People usually do not take me seriously when I speak about the ignorant rabble that infests the otherwise fascinating and artful city of Chicago. But having recently seen Idiocracy and being haunted by the similarity of the future-stupids to modern Chicagoans, I will elucidate.
Since starting this phoneline, I have received three to five calls a week from the Windy City. A typical one goes like this:
My phone rings. I do not recognize the number, but know it is from Chicago by the area code.
ME
Hello?
CALLER
(silence, perhaps some mouthbreathing, slurping, or chewing)
ME
Hello?!
CALLER
Hello?
ME
Yes, who is this?
CALLER
Pam?
ME
What?
CALLER
Uh, is Pam there.
CALLER
Huh?
ME
The wrong number. There is no Pam at this number.
CALLER
Uh. For real?
ME
Yes. Goodbye.
I hang up. Thirty seconds later, the phone rings again. Same number.
ME
Hello?
CALLER
(silence)
They hang up.
This is the call I got tonight. The vary slightly, my favorites being the ones in which the urban accent is so strong, the mouth so muffled by rolls of corn-fed midwestern blubber, that I literally cannot understand what the other person is saying. Those calls escalate to shouting matches, similar to the ones that occur between fun-loving American tourists and exasperated ethnic shopkeepers in summer vacation caper movies.
What puzzles me most, is the utter lack of response to my initial “Hello?”. I have never encountered this before. Phone calls–the phone calls I have participated in up until acquiring this phone–open with a universal and linear script:
A. Ring
B. Hello?
C. This is (name of person) and I (am looking for, am calling about, would like to know) (object of phone call).

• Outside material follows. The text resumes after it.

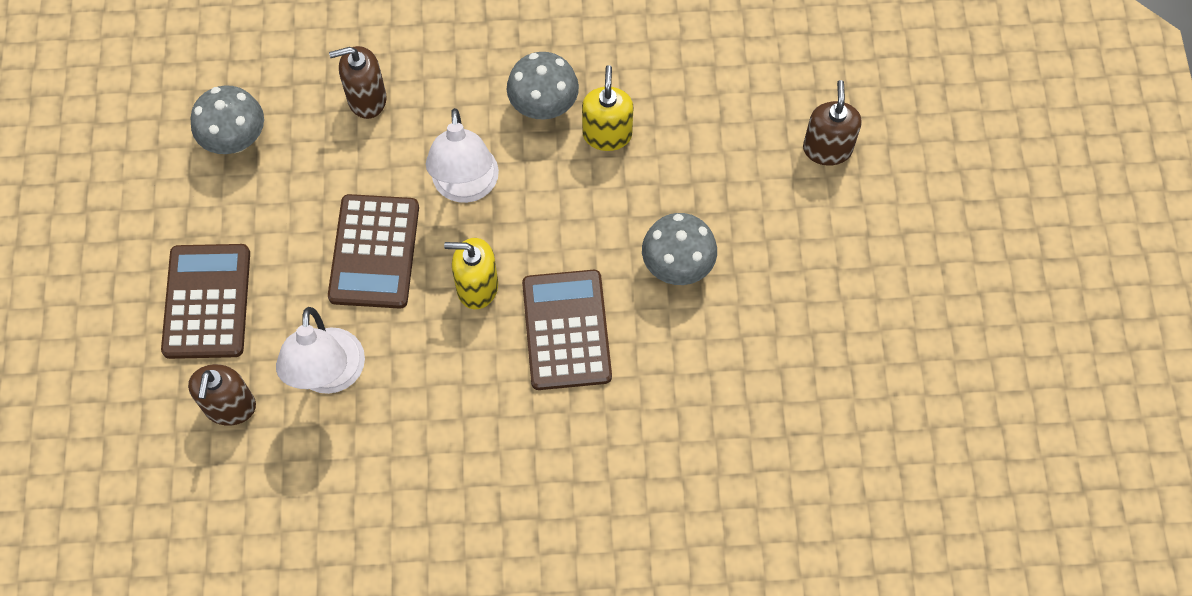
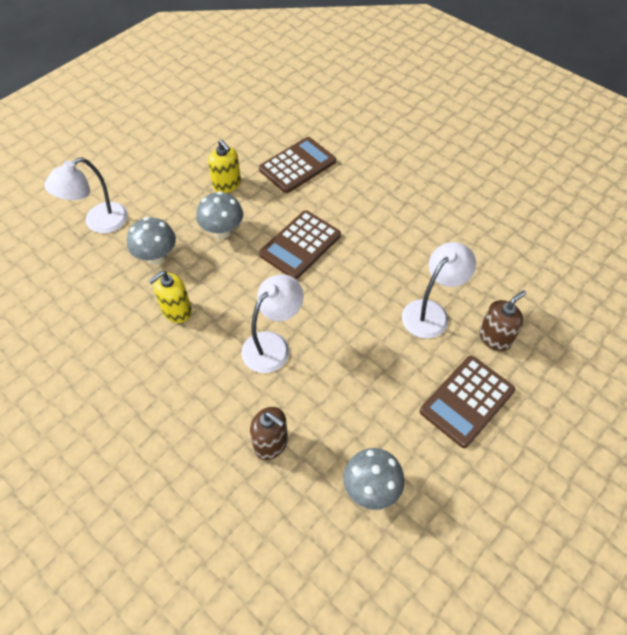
camera: 135 degrees left, 10 degrees down
brown calculator [328,194,419,309] -> brown calculator moved to [259,137,336,193]
yellow soap dispenser [444,238,498,309] -> yellow soap dispenser moved to [208,140,241,193]
grey mushroom [507,52,579,120] -> grey mushroom moved to [127,217,176,265]
brown soap dispenser [803,80,862,166] -> white lamp [44,157,128,233]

D. The conversation starts, based on C.
Cell phones modify this script only if the person calling is in your address book, in which case you can skip ahead:
A. Ring.
B. Hey (name of person), what’s up?
C. The conversations starts.
Efficient. Practical. Polite. Universally understandable. It’s the grammar of conversation. Why the silence following my obviously curious “Hello”? Why the complete lack of response to an inquiry about the identity of the caller? Why attempt to continue the call after being informed of a wrong number?
My word isn’t good enough for them, I suppose. Pam must be here, somewhere, just out of reach. I am lying, or perhaps stupid, and she is definitely here. Their fingers stabbed true, their identity and intent is blazingly obvious to all they reach out to, and they owe me nothing. I am the asshole. They just have to ask a few more times, and Pam will appear.

you should see the ones who come to paris just to yell in restaurants and other public spaces. “R”s that can make tremble a whole wine bottle to the ground.